On this day, President Roosevelt-convinced on the basis of intelligence reports that the Japanese fleet is headed for Thailand, not the United States-telegrams Emperor Hirohito with the request that “for the sake of humanity,” the emperor intervene “to prevent further death and destruction in the world.”

The Royal Australian Air Force had sighted Japanese escorts, cruisers, and destroyers on patrol near the Malayan coast, south of Cape Cambodia. An Aussie pilot managed to radio that it looked as if the Japanese warships were headed for Thailand-just before he was shot down by the Japanese. Back in England, Prime Minister Churchill called a meeting of his chiefs of staff to discuss the crisis. While reports were coming in describing Thailand as the Japanese destination, they began to question whether it could have been a diversion.

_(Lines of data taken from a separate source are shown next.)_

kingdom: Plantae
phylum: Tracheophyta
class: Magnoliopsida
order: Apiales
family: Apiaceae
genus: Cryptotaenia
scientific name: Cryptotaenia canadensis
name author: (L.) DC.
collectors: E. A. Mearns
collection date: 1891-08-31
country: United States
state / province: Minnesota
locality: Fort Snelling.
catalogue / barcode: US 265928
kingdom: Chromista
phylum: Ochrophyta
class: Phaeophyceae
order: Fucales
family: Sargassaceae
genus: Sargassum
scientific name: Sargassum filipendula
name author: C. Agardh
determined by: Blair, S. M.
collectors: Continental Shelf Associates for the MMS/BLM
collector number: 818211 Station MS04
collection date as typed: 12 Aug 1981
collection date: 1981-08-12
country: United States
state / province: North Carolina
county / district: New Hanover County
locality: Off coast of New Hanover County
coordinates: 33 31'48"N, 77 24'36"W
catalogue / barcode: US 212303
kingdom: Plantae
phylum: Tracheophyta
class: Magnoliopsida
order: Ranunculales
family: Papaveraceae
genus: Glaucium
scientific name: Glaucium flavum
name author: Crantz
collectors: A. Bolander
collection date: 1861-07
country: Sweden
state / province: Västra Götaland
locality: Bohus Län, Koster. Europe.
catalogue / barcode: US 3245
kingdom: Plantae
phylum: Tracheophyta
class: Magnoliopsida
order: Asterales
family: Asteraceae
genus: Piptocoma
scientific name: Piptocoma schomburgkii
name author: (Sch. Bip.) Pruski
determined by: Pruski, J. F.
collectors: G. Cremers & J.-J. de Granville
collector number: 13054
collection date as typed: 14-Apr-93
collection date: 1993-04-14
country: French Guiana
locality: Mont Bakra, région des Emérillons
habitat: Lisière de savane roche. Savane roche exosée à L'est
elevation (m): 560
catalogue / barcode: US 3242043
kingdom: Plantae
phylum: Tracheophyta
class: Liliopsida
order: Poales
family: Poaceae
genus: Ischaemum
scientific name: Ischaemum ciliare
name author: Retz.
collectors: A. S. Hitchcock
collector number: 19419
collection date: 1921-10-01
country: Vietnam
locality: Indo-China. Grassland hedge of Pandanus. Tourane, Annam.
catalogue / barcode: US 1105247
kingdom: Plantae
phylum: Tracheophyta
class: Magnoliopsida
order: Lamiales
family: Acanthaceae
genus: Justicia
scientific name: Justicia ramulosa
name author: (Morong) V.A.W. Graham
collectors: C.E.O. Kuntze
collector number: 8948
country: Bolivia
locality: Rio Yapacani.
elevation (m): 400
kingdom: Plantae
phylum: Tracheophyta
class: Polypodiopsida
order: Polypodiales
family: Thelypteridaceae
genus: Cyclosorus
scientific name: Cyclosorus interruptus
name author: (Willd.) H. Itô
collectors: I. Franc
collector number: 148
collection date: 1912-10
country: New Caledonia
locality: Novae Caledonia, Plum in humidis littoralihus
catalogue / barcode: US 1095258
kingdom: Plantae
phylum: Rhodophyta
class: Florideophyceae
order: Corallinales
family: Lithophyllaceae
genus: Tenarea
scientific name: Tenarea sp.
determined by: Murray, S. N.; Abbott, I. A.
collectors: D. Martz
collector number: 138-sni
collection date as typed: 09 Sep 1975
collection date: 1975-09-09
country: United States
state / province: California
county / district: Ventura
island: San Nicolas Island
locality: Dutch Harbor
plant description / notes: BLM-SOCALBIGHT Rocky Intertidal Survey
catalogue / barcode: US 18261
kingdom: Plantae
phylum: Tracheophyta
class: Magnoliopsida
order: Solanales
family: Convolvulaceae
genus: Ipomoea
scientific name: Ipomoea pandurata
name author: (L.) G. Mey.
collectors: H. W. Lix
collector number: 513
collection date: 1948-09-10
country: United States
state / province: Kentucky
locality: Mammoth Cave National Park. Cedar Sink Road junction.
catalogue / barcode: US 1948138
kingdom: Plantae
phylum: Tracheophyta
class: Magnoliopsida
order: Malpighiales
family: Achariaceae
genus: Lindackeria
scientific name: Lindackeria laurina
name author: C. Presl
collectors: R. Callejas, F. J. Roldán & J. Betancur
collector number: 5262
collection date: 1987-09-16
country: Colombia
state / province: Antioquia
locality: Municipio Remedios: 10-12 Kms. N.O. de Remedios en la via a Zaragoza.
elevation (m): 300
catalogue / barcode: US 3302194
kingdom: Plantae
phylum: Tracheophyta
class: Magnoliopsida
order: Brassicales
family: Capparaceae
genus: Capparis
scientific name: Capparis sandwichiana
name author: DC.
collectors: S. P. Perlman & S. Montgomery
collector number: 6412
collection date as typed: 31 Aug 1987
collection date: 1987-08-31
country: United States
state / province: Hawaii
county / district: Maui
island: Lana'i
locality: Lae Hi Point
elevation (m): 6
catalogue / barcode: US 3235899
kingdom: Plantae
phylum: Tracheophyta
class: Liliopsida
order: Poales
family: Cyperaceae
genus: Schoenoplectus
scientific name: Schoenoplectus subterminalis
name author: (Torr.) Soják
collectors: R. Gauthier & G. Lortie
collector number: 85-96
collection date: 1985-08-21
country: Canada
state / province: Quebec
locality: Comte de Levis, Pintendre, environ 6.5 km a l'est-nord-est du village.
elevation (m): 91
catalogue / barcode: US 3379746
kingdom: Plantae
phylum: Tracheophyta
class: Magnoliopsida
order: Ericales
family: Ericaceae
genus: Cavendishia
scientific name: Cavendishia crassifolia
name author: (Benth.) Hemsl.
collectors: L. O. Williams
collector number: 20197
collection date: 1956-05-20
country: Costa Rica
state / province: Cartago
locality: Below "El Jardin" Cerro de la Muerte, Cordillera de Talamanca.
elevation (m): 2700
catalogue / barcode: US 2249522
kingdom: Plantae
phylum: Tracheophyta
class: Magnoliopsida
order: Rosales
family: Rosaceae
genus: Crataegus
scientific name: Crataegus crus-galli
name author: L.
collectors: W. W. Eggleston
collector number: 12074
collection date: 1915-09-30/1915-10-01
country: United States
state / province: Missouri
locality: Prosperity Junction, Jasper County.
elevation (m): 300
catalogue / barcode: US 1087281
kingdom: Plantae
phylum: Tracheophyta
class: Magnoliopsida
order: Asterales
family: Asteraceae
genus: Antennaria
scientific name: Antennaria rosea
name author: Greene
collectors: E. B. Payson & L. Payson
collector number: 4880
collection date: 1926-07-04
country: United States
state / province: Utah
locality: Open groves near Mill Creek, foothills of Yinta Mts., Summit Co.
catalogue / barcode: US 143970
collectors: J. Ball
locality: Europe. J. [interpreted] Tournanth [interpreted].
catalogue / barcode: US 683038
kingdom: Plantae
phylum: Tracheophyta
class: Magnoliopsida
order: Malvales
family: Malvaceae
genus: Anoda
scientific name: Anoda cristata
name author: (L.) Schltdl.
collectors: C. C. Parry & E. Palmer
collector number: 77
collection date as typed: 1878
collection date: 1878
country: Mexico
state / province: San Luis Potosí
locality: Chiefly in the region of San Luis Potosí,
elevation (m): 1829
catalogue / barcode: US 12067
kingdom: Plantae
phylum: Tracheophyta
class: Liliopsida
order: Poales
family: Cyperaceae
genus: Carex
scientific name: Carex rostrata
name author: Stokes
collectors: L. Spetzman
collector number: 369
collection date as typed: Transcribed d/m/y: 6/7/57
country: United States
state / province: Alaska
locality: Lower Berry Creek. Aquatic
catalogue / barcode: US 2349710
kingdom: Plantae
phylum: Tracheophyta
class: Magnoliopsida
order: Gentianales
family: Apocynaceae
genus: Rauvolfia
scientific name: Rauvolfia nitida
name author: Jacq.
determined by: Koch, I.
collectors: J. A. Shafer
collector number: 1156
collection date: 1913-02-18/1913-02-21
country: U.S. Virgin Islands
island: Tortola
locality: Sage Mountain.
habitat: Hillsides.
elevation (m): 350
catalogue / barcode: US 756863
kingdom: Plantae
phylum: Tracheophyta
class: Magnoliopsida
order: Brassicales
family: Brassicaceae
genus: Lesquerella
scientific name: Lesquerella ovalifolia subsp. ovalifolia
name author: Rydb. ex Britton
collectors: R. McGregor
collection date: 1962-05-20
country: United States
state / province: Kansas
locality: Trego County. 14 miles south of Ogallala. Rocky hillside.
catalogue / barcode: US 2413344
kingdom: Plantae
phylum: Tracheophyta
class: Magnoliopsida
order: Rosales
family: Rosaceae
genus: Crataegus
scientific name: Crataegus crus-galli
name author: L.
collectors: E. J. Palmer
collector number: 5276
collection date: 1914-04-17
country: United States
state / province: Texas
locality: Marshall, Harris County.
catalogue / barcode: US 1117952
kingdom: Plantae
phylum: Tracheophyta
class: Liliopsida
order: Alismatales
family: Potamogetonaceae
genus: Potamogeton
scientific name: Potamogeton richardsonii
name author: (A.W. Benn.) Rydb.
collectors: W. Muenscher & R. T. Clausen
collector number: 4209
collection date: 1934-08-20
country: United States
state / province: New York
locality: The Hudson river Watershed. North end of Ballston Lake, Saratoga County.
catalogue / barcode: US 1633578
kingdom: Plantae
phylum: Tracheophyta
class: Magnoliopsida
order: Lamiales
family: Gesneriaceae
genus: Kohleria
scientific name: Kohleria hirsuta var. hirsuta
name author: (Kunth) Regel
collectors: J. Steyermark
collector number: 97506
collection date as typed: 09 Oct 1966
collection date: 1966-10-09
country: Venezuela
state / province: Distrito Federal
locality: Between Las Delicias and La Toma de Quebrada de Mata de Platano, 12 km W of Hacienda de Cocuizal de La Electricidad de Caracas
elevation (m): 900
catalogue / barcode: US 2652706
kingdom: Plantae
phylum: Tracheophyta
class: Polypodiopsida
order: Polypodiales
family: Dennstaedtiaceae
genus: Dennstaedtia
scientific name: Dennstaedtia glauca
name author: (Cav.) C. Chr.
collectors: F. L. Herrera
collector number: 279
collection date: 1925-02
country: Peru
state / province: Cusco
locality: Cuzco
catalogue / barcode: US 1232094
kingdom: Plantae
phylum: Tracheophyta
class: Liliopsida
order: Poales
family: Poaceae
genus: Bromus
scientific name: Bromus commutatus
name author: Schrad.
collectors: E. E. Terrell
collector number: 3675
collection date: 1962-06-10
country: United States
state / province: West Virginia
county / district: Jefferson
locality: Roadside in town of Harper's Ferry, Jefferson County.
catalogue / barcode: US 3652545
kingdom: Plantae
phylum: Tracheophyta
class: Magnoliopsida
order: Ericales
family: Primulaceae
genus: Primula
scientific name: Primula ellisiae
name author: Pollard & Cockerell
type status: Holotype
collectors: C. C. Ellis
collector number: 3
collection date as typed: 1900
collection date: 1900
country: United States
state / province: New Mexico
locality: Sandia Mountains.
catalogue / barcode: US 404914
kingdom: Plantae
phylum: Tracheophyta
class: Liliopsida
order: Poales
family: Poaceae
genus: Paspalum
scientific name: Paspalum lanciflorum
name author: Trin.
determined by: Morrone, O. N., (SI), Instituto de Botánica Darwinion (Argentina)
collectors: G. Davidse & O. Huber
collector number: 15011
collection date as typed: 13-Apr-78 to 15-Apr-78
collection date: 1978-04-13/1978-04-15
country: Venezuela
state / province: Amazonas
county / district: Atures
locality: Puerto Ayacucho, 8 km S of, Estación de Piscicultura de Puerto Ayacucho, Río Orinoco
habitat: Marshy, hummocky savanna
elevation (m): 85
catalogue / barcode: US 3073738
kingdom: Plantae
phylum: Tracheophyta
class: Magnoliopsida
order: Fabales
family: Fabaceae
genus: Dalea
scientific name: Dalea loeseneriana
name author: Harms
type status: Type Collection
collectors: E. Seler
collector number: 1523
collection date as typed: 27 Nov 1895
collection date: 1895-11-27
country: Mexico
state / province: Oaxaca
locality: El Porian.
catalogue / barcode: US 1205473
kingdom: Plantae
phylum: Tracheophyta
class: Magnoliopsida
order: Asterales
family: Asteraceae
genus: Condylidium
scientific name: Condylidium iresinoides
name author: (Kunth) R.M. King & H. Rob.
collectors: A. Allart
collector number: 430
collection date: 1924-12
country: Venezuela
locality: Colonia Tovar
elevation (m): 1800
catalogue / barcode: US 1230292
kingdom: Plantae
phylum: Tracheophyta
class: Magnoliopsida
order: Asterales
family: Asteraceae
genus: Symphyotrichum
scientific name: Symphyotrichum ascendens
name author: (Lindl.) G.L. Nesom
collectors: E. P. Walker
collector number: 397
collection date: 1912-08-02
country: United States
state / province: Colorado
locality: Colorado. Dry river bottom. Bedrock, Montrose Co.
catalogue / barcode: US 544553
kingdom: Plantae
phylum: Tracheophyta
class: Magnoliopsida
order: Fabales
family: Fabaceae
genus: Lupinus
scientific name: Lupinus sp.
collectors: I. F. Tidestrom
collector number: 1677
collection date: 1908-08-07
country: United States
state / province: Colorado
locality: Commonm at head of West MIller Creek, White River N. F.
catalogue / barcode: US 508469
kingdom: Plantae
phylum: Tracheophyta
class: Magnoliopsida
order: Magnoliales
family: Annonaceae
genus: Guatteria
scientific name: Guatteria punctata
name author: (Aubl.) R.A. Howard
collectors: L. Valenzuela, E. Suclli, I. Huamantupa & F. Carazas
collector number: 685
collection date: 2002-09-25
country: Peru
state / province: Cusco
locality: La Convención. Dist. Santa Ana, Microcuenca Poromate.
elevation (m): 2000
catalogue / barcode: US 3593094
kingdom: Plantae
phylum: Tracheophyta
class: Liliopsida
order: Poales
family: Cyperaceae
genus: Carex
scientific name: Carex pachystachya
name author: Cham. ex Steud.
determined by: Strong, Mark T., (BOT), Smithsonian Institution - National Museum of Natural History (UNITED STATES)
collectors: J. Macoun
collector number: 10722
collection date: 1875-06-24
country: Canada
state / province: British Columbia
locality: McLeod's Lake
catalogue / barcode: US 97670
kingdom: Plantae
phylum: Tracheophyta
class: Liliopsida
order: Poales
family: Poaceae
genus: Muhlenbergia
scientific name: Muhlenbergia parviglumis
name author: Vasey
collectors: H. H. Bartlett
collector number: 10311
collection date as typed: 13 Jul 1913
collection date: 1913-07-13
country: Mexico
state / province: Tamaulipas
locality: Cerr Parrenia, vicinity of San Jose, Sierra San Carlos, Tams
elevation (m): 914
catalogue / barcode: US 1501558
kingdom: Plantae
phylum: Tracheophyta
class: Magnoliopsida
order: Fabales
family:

British intelligence had intercepted the Japanese code “Raffles,” a warning to the Japanese fleet to be on alert-but for what?

Britain was already preparing Operation Matador, the launching of their 11th Indian Division into Thailand to meet the presumed Japanese invasion force. But at the last minute, Air Marshall Brooke-Popham received word not to cross the Thai border for fear that it would provoke a Japanese attack if, in fact, the warship movement was merely a bluff.

Meanwhile, 600 miles northwest of Hawaii, Admiral Yamamoto, commander of the Japanese fleet, announced to his men: “The rise or fall of the empire depends upon this battle. Everyone will do his duty with utmost efforts.” Thailand was, in fact, a bluff. Pearl Harbor in Oahu, Hawaii was confirmed for Yamamoto as the Japanese target, after the Japanese consul in Hawaii had reported to Tokyo that a significant portion of the U.S. Pacific fleet would be anchored in the harbor-sitting ducks. The following morning, Sunday, December 7, was a good day to begin a raid.

“The son of man has just sent his final message to the son of God,” FDR joked to Eleanor after sending off his telegram to Hirohito, who in the Shinto tradition of Japan was deemed a god. As he enjoyed his stamp collection and chatted with Harry Hopkins, his personal adviser, news reached him of Japan’s formal rejection of America’s 10-point proposals for peace and an end to economic sanctions and the oil embargo placed on the Axis power. “This means war,” the president declared. Hopkins recommended an American first strike. “No, we can’t do that,” Roosevelt countered. “We are a democracy and a peaceful people.”